[AusNOG] CloudFlare: The Relative Cost of Bandwidth Around the World

Mark Newton newton at atdot.dotat.org
Wed Aug 27 11:16:34 EST 2014


On Aug 27, 2014, at 9:59 AM, Ben Grubb <bgrubb at fairfaxmedia.com.au> wrote:

> "Frankly, if Netflix wanted to really put the cat amongst the pigeons, it'd
> come in with a great service and pay Telstra for "transit" (only actually
> using them as a last-resort provider for routes it can't get elsewhere, to
> minimise traffic costs) -- for a time."
> 
> They could so that.... but why would they when they could just open in a market where it's cheaper before here?
> As CloudFlare points out, it's 20X Europe for bandwidth here and Telstra is apparently to blame for a lot of this.

We’ve covered this subject on this mailing list before. Recently. Goldfish memory.

If Netflix wanted to really put the cat amongst the pigeons, it’d come in with a great service provided from its existing servers in California, for which the load presented by the entire Australian marketplace is basically a rounding error. 
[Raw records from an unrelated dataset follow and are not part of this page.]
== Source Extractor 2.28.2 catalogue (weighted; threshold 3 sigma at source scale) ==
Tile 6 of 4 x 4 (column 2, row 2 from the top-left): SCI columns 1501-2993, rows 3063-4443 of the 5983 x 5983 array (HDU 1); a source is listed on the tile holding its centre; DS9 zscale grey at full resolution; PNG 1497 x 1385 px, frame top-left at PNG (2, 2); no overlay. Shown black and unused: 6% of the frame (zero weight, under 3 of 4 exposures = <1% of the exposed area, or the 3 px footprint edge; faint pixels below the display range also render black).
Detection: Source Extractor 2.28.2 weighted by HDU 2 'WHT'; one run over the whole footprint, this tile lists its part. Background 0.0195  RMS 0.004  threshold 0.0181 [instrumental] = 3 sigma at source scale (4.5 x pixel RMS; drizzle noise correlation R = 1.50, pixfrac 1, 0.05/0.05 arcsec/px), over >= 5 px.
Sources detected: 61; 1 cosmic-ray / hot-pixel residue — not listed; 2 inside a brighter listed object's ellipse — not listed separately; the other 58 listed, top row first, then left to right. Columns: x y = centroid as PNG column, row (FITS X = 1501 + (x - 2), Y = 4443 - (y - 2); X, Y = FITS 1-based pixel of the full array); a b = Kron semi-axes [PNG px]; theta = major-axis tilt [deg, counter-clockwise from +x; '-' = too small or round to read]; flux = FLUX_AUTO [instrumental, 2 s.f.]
It would not pay any Australian providers any money for anything, because its application is not latency sensitive, and can easily be delivered over the transit they’re already paying for in North America.

If I was Netflix, I’d stand up a few racks of content servers in Equinix Sydney and say to Australian carriers, “We control the outbound routing for our content servers.  If you peer with us, we’ll send your users content from Sydney over peering and everyone will be happy.  If you don’t, we’ll send it to you over transit in California.  And we’re going to carpetbomb the marketplace with advertising, so your user complaints, transit costs, and long-haul submarine transmission costs will increase exponentially from today onwards unless you stop being a dick about peering.  And no, we won’t be signing any confidentiality agreements, and if you ask for any we’ll just delete your email.  Negotiations are now concluded: bring it on.”

Just watch how quickly Telstra and Optus flock towards the peering game.  Solved problem.